Michael McIntyre

Personal information
- Born: Michael Mackay McIntyre 29 June 1956 (age 70) Glasgow, Scotland

Sailing career
- Sport: Sailing
- Class(es): Star, Finn

Medal record
Men's sailing
Representing Great Britain
Olympic Games
| Gold medal – first place | 1988 Seoul | Star |

= Michael McIntyre (sailor) =

British sailor

Michael Mackay McIntyre MBE (born 29 June 1956) is a British sailor, who was the Olympic champion in the Star class event at the 1988 Summer Olympics in Seoul. He also competed at the 1984 Summer Olympics in Los Angeles, and won multiple British Finn class championships. In 1989, McIntyre was awarded an MBE for services to yachting.

==Career==
At the age of 12, McIntyre was a Scottish schools swimming champion. He was a member of Helensburgh and Bosham Sailing Clubs. McIntyre won the British Finn class Championships in 1980, 1981, and 1984.

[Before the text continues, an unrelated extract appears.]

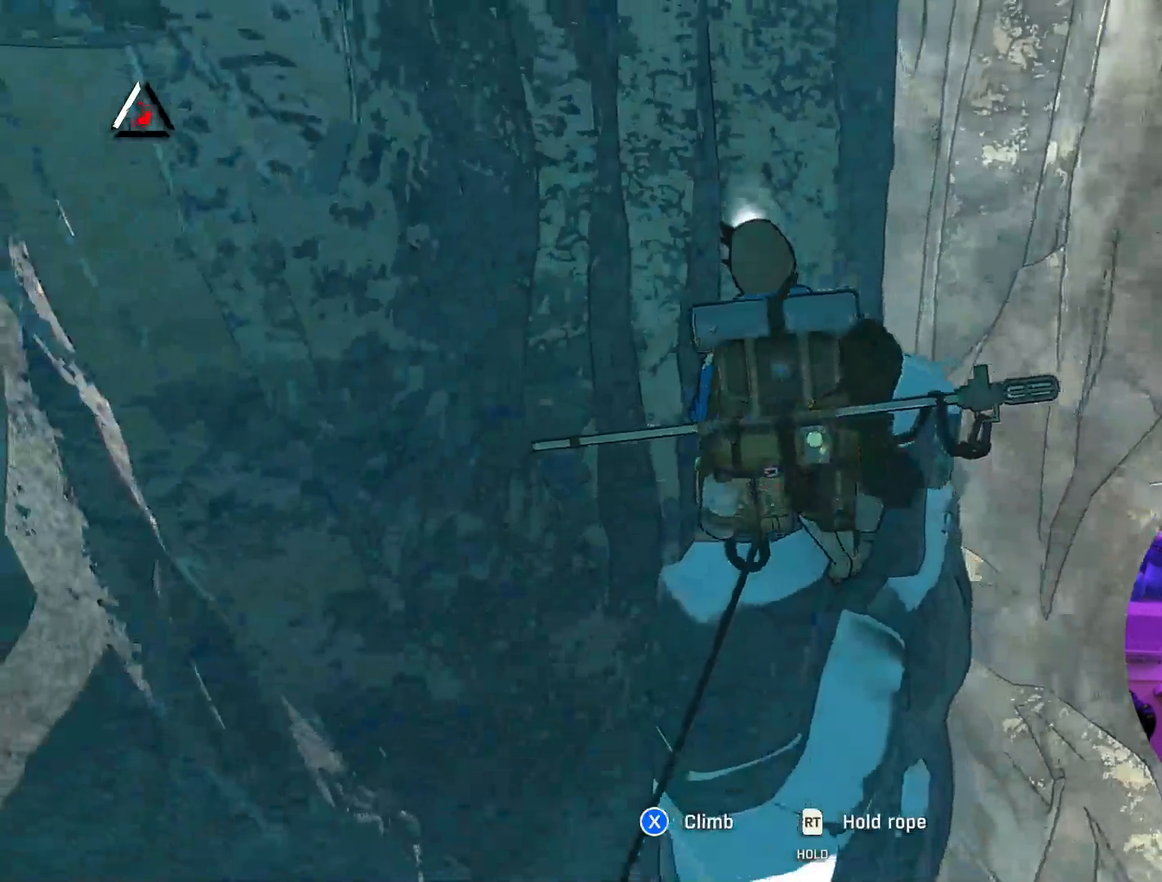
{"buttons": [], "left_stick": "center", "right_stick": "up-left", "events": [[17, "right_stick", "up-left"]]}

McIntyre competed at the 1984 Summer Olympics in Los Angeles, finishing seventh in the Finn class. McIntyre competed at the 1988 Summer Olympics in Seoul and won a gold medal in the Star class, together with Bryn Vaile. McIntyre was the skipper of the team, and the pair had been in fourth place going into the final race. The pair won the event after the American pair of Mark Reynolds and Hal Haenel had to retire in the final race due to a broken mast; the Canadian team who were ahead of the Britons also retired from the race, due to a damaged backstay. It was the first Olympic Star class medal by a British team since 1932, when Colin Ratsey and Peter Jaffe finished second in the event.

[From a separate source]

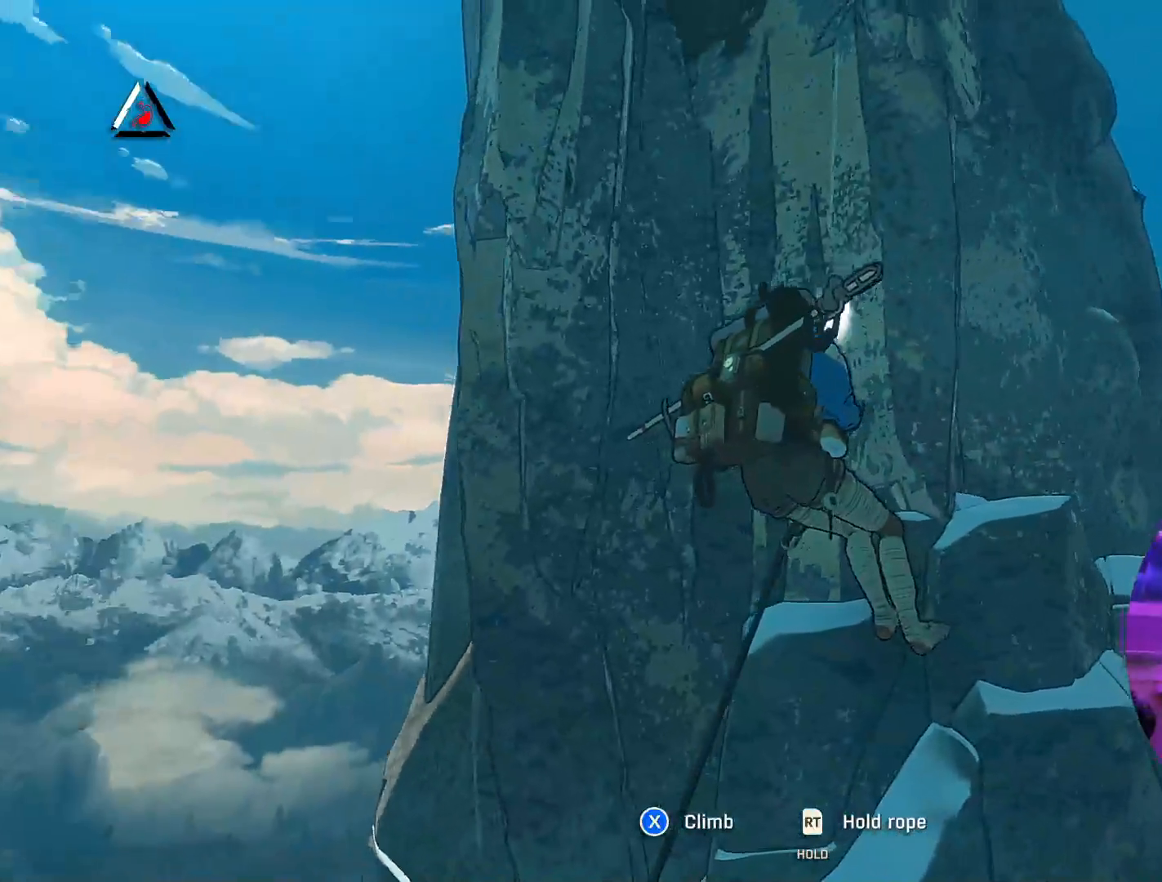
{"buttons": [], "left_stick": "center", "right_stick": "right", "events": [[183, "right_stick", "center"], [350, "right_stick", "right"]]}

McIntyre retired from sailing after the 1988 Olympics. In 2012, McIntyre made a one-off return to sailing for an event at the Weymouth and Portland National Sailing Academy on the 2012 Summer Olympics course. His race was ended by a collision with another yacht.

==Personal life==
McIntyre was born in Glasgow, and his father was a veterinary surgeon. He grew up in Shandon, Dunbartonshire and attended Hermitage Academy, and later the University of Glasgow. McIntyre later lived in Salisbury, England, where he worked in sales management. Despite living in England, McIntyre is an honorary president of Helensburgh Sailing Club in Scotland, and he is also a lifetime honorary member of the Hayling Island Sailing Club.

McIntyre was appointed MBE in the 1989 New Year Honours, for services to yachting. McIntyre is married, and has multiple children. His daughter Eilidh is a former sailor, who won a gold medal in the 470 event at the delayed 2020 Summer Olympics.